文書の抜粋
▬▬▬

効率的手法導入推進基本調査

                

 ここでは、地籍調査の基礎とするために国の機関が行う基本調査の一つである効率的手法導入推進基本調査について説明します。

国の機関が行う基本調査とは

 国の機関が行う基本調査とは、国土調査法第2条第1項第1号に基づく基本調査であり、地籍調査の基礎とするために行う土地の測量を実施する調査です。
 国の機関が行う基本調査は基準点測量と地籍基本調査に区分され、効率的手法導入推進基本調査は地籍基本調査の一つです。

国の機関が行う基本調査の区分

                

            

効率的手法導入推進基本調査

 国土交通省では、地籍調査が遅れている都市部や山村部における地籍調査を促進するため、都市部では都市部官民境界基本調査、山村部では山村境界基本調査を平成22年度に創設し、地籍調査に必要な基礎的情報を国が重点的に整備して市町村を支援してきました。
 令和2年、地籍調査の円滑化・迅速化を図るため、国土調査法等が改正され、これに基づき、新たな調査手続きの活用や地域の特性に応じた効率的な調査手法の導入を促進する第7次国土調査事業十箇年計画が定められました。この第7次国土調査事業十箇年計画策定等を踏まえ、都市部官民境界基本調査及び山村境界基本調査は、令和2年度から「効率的手法導入推進基本調査」となりました。「効率的手法導入推進基本調査」は、国が地籍調査の円滑化・迅速化に資する先進的・効率的な手法を活用して地籍調査に役立つ基礎的な情報を整備し、当該手法の適用事例・技術的課題への対応方法等を蓄積・普及させることで、市町村等における効率的な地籍調査手法の導入推進を図るものです。

▬▬▬

設問内容
効率的手法導入推進基本調査の文書をもとに答えてください。
1. 国の機関が行う基本調査は、どの法律のどの規定に基づくものですか。
2. 都市部官民境界基本調査と山村境界基本調査は、何年度に創設されましたか。
3. この二つの調査は、何年度から「効率的手法導入推進基本調査」となりましたか。
ここに示すデータは、上の文書とは別の出典から取られたものです。

▬▬▬

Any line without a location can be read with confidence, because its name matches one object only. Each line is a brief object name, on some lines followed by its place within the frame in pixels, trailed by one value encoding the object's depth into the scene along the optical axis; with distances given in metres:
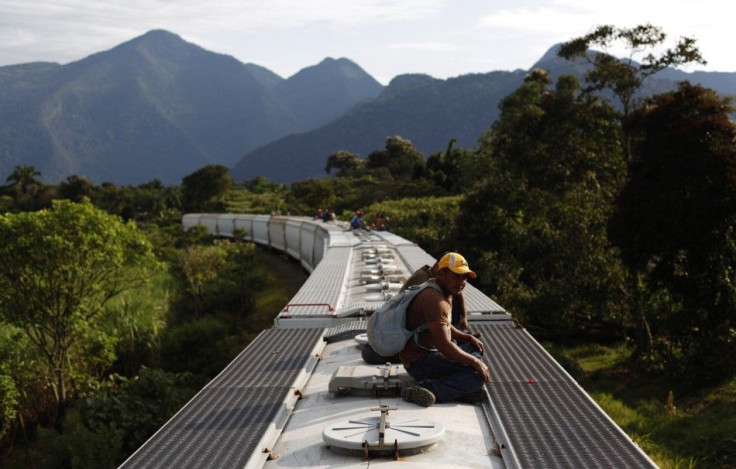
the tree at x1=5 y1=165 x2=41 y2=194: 77.25
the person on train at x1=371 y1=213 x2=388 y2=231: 26.47
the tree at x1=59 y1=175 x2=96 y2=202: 69.25
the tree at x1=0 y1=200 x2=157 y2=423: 13.38
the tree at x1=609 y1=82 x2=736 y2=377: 12.65
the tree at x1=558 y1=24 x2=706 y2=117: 18.92
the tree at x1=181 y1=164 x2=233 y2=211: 66.69
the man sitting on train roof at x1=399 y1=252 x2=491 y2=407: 5.25
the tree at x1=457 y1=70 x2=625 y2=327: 16.31
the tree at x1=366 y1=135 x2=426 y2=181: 79.56
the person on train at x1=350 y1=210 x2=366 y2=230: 24.42
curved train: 4.13
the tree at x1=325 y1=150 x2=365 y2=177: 92.62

▬▬▬

演習の解答
1. 国土調査法第2条第1項第1号に基づくものです。
2. 平成22年度に創設されました。
3. 令和2年度から「効率的手法導入推進基本調査」となりました。